Bloodypissedoff, I hope you read the last article I posted? If not oh well, but oddly enough I also came across this yesterday
your future ma'am
Which has some good guidelines on how to move forward, how to make yourself a plan x

bloodypissedoff · 31/12/2011 15:56

frid. I read the article, and many of the comments. The one just posted is so true too.

Struggling to find concrete ideas right now. I need something that will work. I am very mindful of the posts a while back by someone who did not find her overweight husband attractive any more. I am scared that another attempt in stopping smoking will result in more weight, and I will still go back to smoking. I am size 16 right now - perhaps aim for 14 as a first step?

It does not help that husband suggests every night at around nine that we share nuts or chocolate or crisps. Having had a glass (or two) of wine by then I rarely refuse to join him.

So perhaps wine needs to stop first?

I have such a huge mountain to climb.

I am told I am pretty boring too - I just can't think what to say. Being bale to make and keep friends would help. He has been my best friend since I was 18, it is so hard to change things.

OP posts:
Lizzabadger · 31/12/2011 16:27

Trying to win back your H's love (as I expect is your aim) by making yourself slim and 'interesting' is a pointless exercise.

You would be much better off putting your energies into creating an interesting and fulfilling life for yourself and detaching from your husband.

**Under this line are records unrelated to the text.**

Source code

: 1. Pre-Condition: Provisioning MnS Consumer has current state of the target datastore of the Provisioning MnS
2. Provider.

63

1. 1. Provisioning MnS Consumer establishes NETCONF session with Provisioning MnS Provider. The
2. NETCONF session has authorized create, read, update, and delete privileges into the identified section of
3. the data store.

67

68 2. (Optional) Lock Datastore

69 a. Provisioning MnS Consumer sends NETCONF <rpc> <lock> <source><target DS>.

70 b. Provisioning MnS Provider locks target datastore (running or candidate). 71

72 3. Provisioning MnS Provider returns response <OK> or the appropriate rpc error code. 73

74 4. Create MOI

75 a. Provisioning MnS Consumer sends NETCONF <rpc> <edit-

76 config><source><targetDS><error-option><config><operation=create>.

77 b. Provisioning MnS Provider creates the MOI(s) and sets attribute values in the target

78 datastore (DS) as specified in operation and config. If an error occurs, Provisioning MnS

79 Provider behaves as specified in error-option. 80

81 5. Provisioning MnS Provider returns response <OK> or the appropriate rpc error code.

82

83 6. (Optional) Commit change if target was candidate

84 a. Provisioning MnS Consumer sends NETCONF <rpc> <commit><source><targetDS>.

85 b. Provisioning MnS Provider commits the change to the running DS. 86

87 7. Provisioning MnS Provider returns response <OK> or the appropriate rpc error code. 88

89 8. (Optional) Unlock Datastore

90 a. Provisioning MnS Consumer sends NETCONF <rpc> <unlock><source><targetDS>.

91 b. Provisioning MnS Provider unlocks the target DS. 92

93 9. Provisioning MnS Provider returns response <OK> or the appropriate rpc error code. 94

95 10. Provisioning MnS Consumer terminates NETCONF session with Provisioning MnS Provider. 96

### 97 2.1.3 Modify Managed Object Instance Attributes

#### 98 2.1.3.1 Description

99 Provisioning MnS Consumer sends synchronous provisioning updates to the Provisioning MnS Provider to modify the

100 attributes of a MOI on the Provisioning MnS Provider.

fridakahlo · 31/12/2011 16:34

As an ex-smoker I can't say I am very keen on smoking as a rule but there are worst things in life so maybe just cut down. As for loosing weight, well I'm around eleven and a half stone and five foot two and again I just sort of work around it. Having been suffering from depression (and other things too) I have put loosing weight on the bottom of things to do, the important things for me to change atm are my mindset and my life, the rest can wait.
Not that my priorities should be yours but would those two things really help how you feel about yourself and how you feel about life? If the answer is yes then go for it but do it using babysteps as I suspect you are like me in that you will tear yourself apart if you percieve yourself as failing.
I really hope you can learn to treat YourSelf with kindness, it's important!

Pantofino · 31/12/2011 20:41

Who told you you were boring? Him? The things you have thought of that need changing are the very things HE says he doesn't like. Lose weight and give up smoking when YOU want to. Sounds like he moans about your weight then offers you snacks in the evening - the worst time for eating shit. He doesn't WANT you to lose weight obviously - otherwise he would discourage such things. He wants it as another stick to beat you with!

Here is a plan:

  1. Stop thinking about him, what he wants, what he likes/doesn.t like etc.
  2. Start thinking about what YOU like. What do you like to do? Go out with friends, spend time with your kids, read a book, go for a walk, join an evening class? Do these things. Get out of the house. Find a local MNetter to have coffee with.
  3. Stop letting him ruin your weekend. Don't suggest joint activities - make your own plans. If friends aren't available, you can take a book to a coffee shop or go and see a movie or mooch round the shops or go visit something. Or arrange something fun with the kids.

Even if you aren't ready to make a big break - I am sure you could introduce much more joy into your life. He is a selfish arse. He won't like it when you are happier and not moping after him. This is good. Make or break - but at least you will be in a better place.

Pantofino · 31/12/2011 20:49

And he is NOT your best friend! BFs don't treat their friends like this, I am sorry to say. What you mean is that you have come to depend on him - yet he is not dependable. Sad

maleview70 · 31/12/2011 21:02

If the attraction has gone then it wouldn't matter if you became a size 10.

You need to end your relationship if it makes you this unhappy.